After decades of removing peat from our bogs and contributing to biodiversity loss, water and air pollution and rising CO2 emissions, Ireland is moving to biodiversity enhancement, pollution reduction and carbon sequestration. A significant step towards these objectives was taken in November when the government announced a €108m fund to add to €18m provided by Bord na Móna to rehabilitate 30,000 hectares of peatland, with more to follow.
The bog rehabilitation will involve re-wetting bogs that have been drained or cutover (a cutover bog is a bog that has been drained and has had its characteristic vegetation removed along with some of its peat). Drains will be blocked, ditches filled in and peat profiling carried out to slow water movement on the bogs and promote the development of the bog-building sphagnum mosses which will act as carbon sinks. Among the key goals and outcomes are as follows.
Rehabilitation will support the National Policies on Climate Action and GHG mitigation by maintaining and enhancing the current condition peat storage capacity of the bog (locking the carbon into the ground). In time, it is expected that the bog will develop its carbon sink function, in part, as Sphagnumrich communities develop across the bog. It will also support Ireland’s commitments towards the Water Framework Directive, the National Biodiversity Action Plan and the National River Basin Management Plan 2018-2021. (Source: Bord na Móna Draft Rehabilitation Plan 2020).
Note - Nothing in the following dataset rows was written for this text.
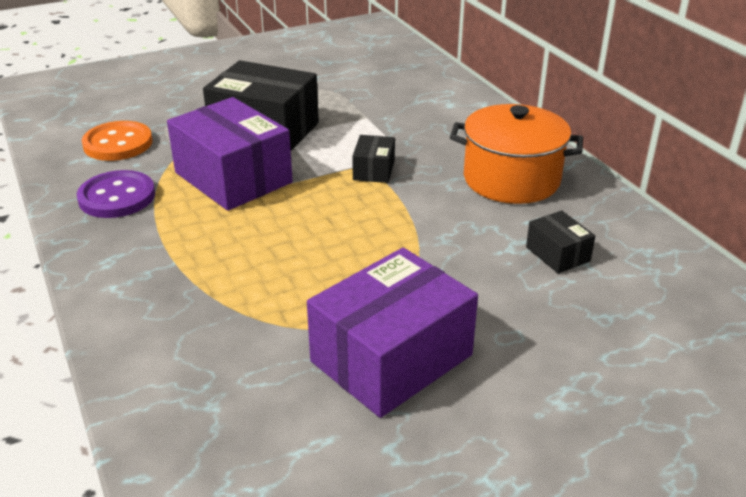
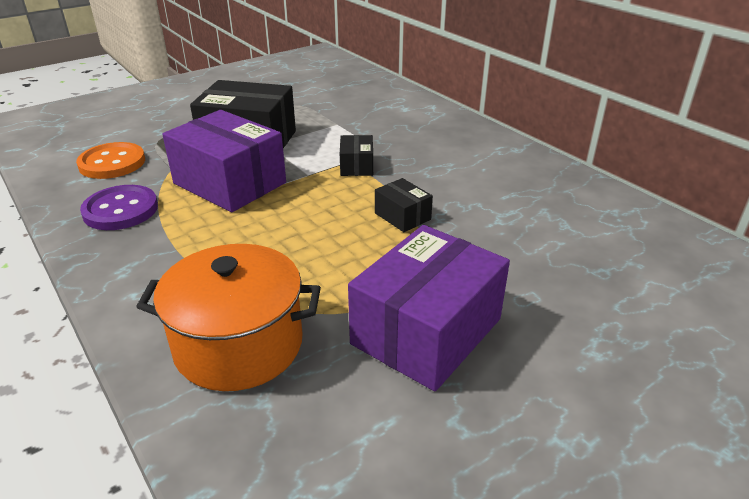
camera: 10 degrees left, 0 degrees up
(511, 179) = (478, 163): orange pot -> orange pot (239, 345)
(557, 254) = (541, 221): black box -> black box (402, 216)

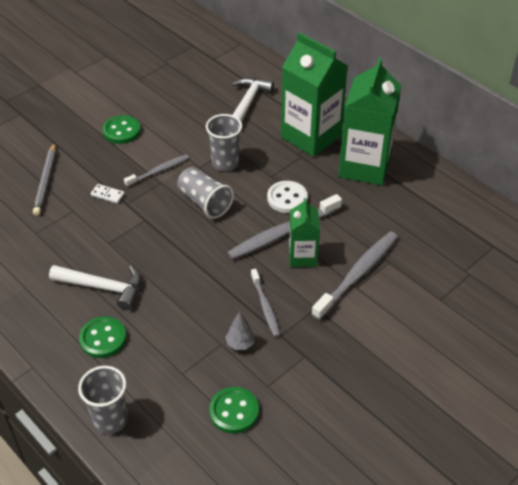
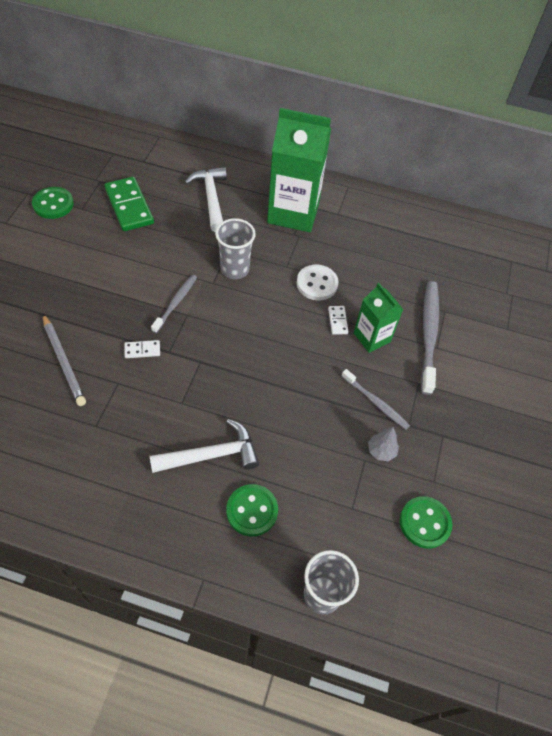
camera: 35 degrees left, 10 degrees up
(122, 131) = (106, 273): green button -> green button (53, 204)
(176, 89) = (129, 206): none -> green domino
(205, 202) = (245, 318): grey cup -> none
(282, 233) = (338, 321): grey toothbrush -> white domino
(364, 166) = (360, 225): green carton -> none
Bord na Móna workers who previously worked in peat ‘harvesting’ will be working to restore the bogs. Walking tracks, trails and other amenities will also be constructed in certain parts of the boglands, while efforts to protect biodiversity will begin. Other peatlands will be rehabilitated outside of Bord na Móna’s landholding and it is cooperating with the National Parks and Wildlife Service to expand this operation into third-party lands over the next decade.
It is expected that work to restore peatland habitats will begin next April.
While this is very positive news, the expectation is that the natural processes involved in rehabilitating the habitats will take a long time, especially on some cutover bogs. However, Bord na Móna is confident that this can be achieved over time, but warns that “it will take some time (30-50 years) for naturally functioning peatland ecosystems to fully re-establish. ” (Source: Bord na Móna Draft Rehabilitation Plan 2020).
The prospect of bog restoration, of seeing Large Heath and Green Hairstreak butterflies and Emperor moths, of hearing the Curlew and Skylark, of smelling the sweet intoxication of heather in August, is indeed exciting.
We urge people living in the midlands to engage with the newly restored bogs, by walking on the tracks and trails provided, by photographing the habitats and wild creatures and publicising the wonderful worlds that bogs offer. Bogs need exploring carefully; their wildlife treasures do not always yield themselves to casual observation. Butterfly Conservation Ireland will be delighted to post these images on our website and Facebook page.
Butterfly Conservation Ireland has written to Bord no Móna with suggestions on how the progress of bog rehabilitation might be measured. The presence of the endangered Large Heath butterfly is indicative of the quality of the rehabilitation undertaken because the butterfly only exists on wet bogs. Its larval host-plant, Hare’s-tail Cottongrass Eriophorum vaginatum, dies when the surface of a bog dries but the plant is frequent when the bog’s water table is at or close to the surface. This plant needs to be abundant on the bog for the Large Heath butterfly to survive. We suggested that vegetation monitoring planned by Bord na Móna assesses the density of the Hare’s-tail Cottongrass and Cross-leaved Heath Erica tetralix, the latter plant being the chief nectar source for the adult Large Heath, against the density on intact bog sites containing abundant populations of the Large Heath.
We also urged that no future use that compromises the conservation value of any rehabilitated peatland is considered. We also recommended that publicity material be generated to showcase the biodiversity benefits achieved by the rehabilitation undertaken at the various bogs. This will support Bord na Móna’s “naturally driven” philosophy and generate considerable positive publicity to highlight Ireland’s commitment to tackling biodiversity loss, pollution and climate change.
More needs to be done to protect bogs, and urgently, as many protected bogs or areas of protected bogs in private hands such as Mouds Bog, County Kildare, among many others, are still being destroyed. We need to extend climate action and biodiversity action policies to all peatlands, not just a few.
However, we commend the Irish government on the steps taken to cease peat exploitation on Bord na Móna bogs. A lot done, but more to do.